No Balancing the Ledger this week, but here’s a clip of an interview I did with Imogen Heap—the British singer of hits including “Hide and Seek” and “Goodnight and Go”—at Web Summit in Lisbon back in November, discussing her ideas for using blockchain technology to more fairly compensate artists for their work.


ICOs aren’t dead. Despite a continuing regulatory crackdown on initial coin offerings—and the enduring bear market that has depressed prices of most cryptocurrencies in existence—scores of companies are still raising money through ICOs and token sales, according to new CoinSchedule data cited by Bloomberg. (Still, 80% of ICOs in 2017 “were scams,” the article notes, referencing an analysis by Statis Group.)

Here’s a breakdown of the current state of the ICO market vs. prior years:

Money raised in ICOs

January 2017: $82 million

January 2018: $2.1 billion

January 2019: $291.7 million


If it looks like crypto, walks like crypto…? Last week’s announcement by J.P. Morgan that it had created “JPM Coin,” a digital currency that the bank will use to transfer payments between client accounts “instantaneously,” was met with some derision in the crypto industry. Critics’ main gripe was that JPM Coin is not a true cryptocurrency, as many media outlets described it, in that it runs on a private blockchain controlled by the bank and only accessible to certain approved customers. That differs from Bitcoin, the original cryptocurrency, and others such as Ethereum, which have public blockchains that anyone can use to transact globally and without permission.

Jerry Brito, executive director of crypto think tank Coin Center, for one, took particular issue with the conflation of JPM Coin and cryptocurrency, and sought to draw a distinction in a Medium post as well as on Twitter. Others, meanwhile, compared JPM Coin to Chuck E. Cheese’s tokens.

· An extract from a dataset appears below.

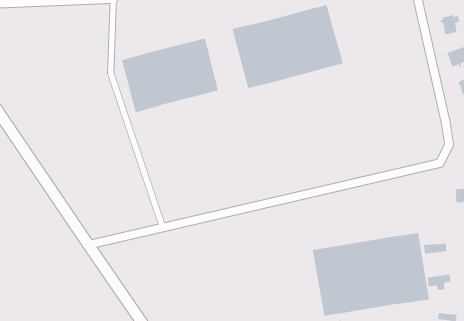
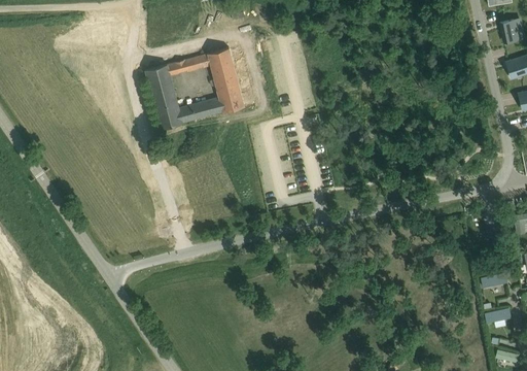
building: [232,4,344,89] -> none
building: [312,232,429,317] -> none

To be fair, J.P. Morgan itself does not call its JPM Coin a “cryptocurrency,” and actually points out in a Q&A on its website several ways that make its currency “differ from other cryptocurrencies.”


Don’t miss out: Topic magazine has dedicated its February issue to money, with several feature stories exploring the nature of currency. None of the articles are actually about cryptocurrency, but they still touch on the appeal of alternative assets for transacting. “The Silver Currency of Cannabis Country,” for one, provides a glimpse into a town in Humboldt County where pure silver coins known as Petols are in circulation:

[Ken] Young brought the same zeal to his silver currency, adamant that Petols had to have intrinsic value to weather inflation and what he saw as the eventual downfall of the US economic system. He created six coins, available in denominations of 20, 10, 5, 2, and 1, with a half-Petol in brass. A single Petol was priced around $2, meaning a 10 Petol (one ounce) piece went for $20. They featured beautiful engravings dedicated to “a sustainable society” (windmills and hydropower wheels, farming and bicycle transport, a pot leaf), ringed with the words “ecology,” “economy,” “culture”: three factors Young believed were essential for an autonomous community.